What we can do for now is also amend the docs and let people know that they can do this manually (via sentry-cli), so at least is documented as a limitation of our automatic approach (and linking to the original GH issue).

marandaneto commented 1 year ago

I've filed a feature request for a new built-in Flutter symbol server, let's see if this is possible, and is less work/less to maintain than the other options.

vaind commented 1 year ago

The additional issue with symbolication on iOS I'm having trouble with is:

While symbolication works reasonable well, one function I've devised to actually produce a lot of load is getting multiple frames, with no line numbers present. I just can't seem to figure out what is the issue and why other frames in the stack trace do have the line number, even the caller Dart function which is the second in the stack... Maybe @Swatinem could help out here?

I've uploaded the whole build folder with the debug symbols, the envelope with the captured profile and the profile as downloaded (symbolicated) from Sentry.

marandaneto commented 1 year ago

@vaind I will be OOO until the 7th but feel free to ping @Swatinem on Discord @kahest or @krystofwoldrich can be the bridge as well if needed.

mraleph commented 1 year ago

While symbolication works reasonable well, one function I've devised to actually produce a lot of load is getting multiple frames, with no line numbers present.

It might be that the information is simply missing from the DWARF we generate.
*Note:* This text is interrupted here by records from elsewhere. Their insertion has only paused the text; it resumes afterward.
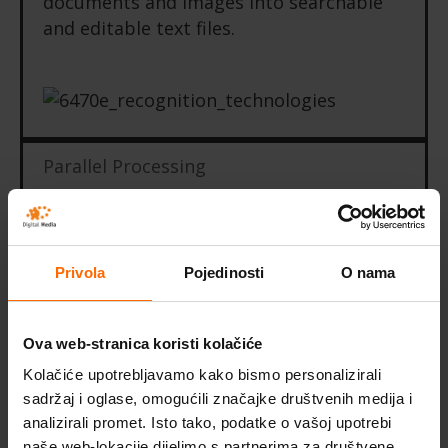
documents and images into searchable
and editable text files.
Parallel Processing
Recognition Profiles
Image Preprocessing
Privola
Pojedinosti
O nama
PDF Conversion
Ova web-stranica koristi kolačiće
Document Structure API
Kolačiće upotrebljavamo kako bismo personalizirali
sadržaj i oglase, omogućili značajke društvenih medija i
analizirali promet. Isto tako, podatke o vašoj upotrebi
Code Samples Library
naše web-lokacije dijelimo s partnerima za društvene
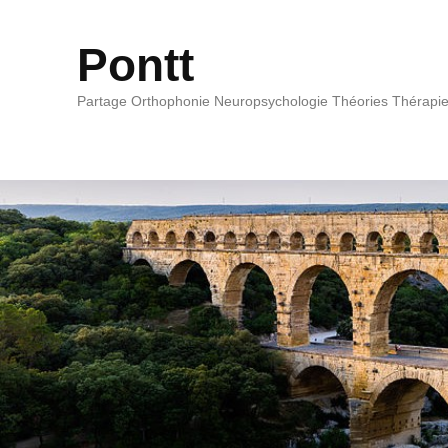
Pontt
Partage Orthophonie Neuropsychologie Théories Thérapi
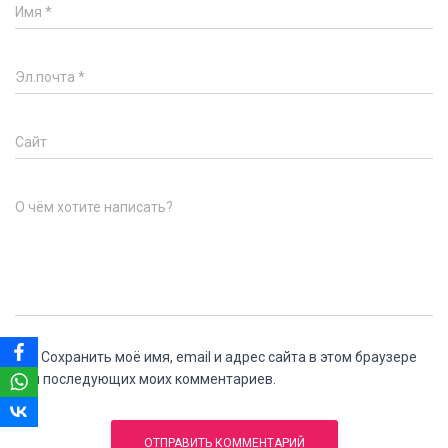
Имя
*
Эл.почта
*
Сайт
О чём хотите написать?
Сохранить моё имя, email и адрес сайта в этом браузере
для последующих моих комментариев.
We emit just enough information to make meaningful stack traces, which means we don't emit any useful DWARF for the places which are not calls. So if you write something like this:

void foo() {
  for (var i = 0; i < N; i++) {
     // Do some math without any calls.
  }
}

Then the best you can be get is that the time is spent in foo function - but you would not be able to tell where exactly in that function the time is spent.
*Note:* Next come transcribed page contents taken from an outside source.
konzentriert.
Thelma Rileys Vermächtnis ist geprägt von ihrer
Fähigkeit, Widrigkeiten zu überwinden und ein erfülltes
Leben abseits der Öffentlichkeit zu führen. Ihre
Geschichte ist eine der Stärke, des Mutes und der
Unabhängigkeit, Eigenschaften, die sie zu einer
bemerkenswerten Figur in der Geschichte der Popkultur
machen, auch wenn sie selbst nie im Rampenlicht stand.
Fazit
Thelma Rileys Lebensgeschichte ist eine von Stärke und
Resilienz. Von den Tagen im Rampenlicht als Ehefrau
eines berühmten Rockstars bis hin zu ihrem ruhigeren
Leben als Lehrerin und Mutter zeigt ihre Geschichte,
I suggest just looking at raw PCs that profiler has collected and then looking at the corresponding generated machine code & DWARF to see if this is indeed the case.

vaind commented 1 year ago

While symbolication works reasonable well, one function I've devised to actually produce a lot of load is getting multiple frames, with no line numbers present.

It might be that the information is simply missing from the DWARF we generate. We emit just enough information to make meaningful stack traces, which means we don't emit any useful DWARF for the places which are not calls. So if you write something like this:

void foo() {
  for (var i = 0; i < N; i++) {
     // Do some math without any calls.
  }
}

Then the best you can be get is that the time is spent in foo function - but you would not be able to tell where exactly in that function the time is spent.

I suggest just looking at raw PCs that profiler has collected and then looking at the corresponding generated machine code & DWARF to see if this is indeed the case.

Thanks Slava, I also suspect as much, just wasn't able to confirm with my limited knowledge of DWARF. I was hoping @Swatinem could have a look at some point. It's not a blocker really as it seems to be "just" the leaf function code.

Swatinem commented 1 year ago

I’m stretched really thin these days, please ping me again next week :-)

vaind commented 12 months ago

I’m stretched really thin these days, please ping me again next week :-)

@swatinem any chance you could have a look? The latest profile has even less info, probably inlined?

Swatinem commented 12 months ago

I suggest just looking at raw PCs that profiler has collected and then looking at the corresponding generated machine code & DWARF to see if this is indeed the case.

Was looking at the DWARF, it is indeed reporting line 0, column 0 for the whole block of code that is hit by the profiler.

Looking at the very latest profile / debug file you posted, indeed the DWARF only reports that as a single toplevel function, but it has a ton of line table entries from multiple files as well.

So maybe the DWARF info for inlined functions is not being generated correctly.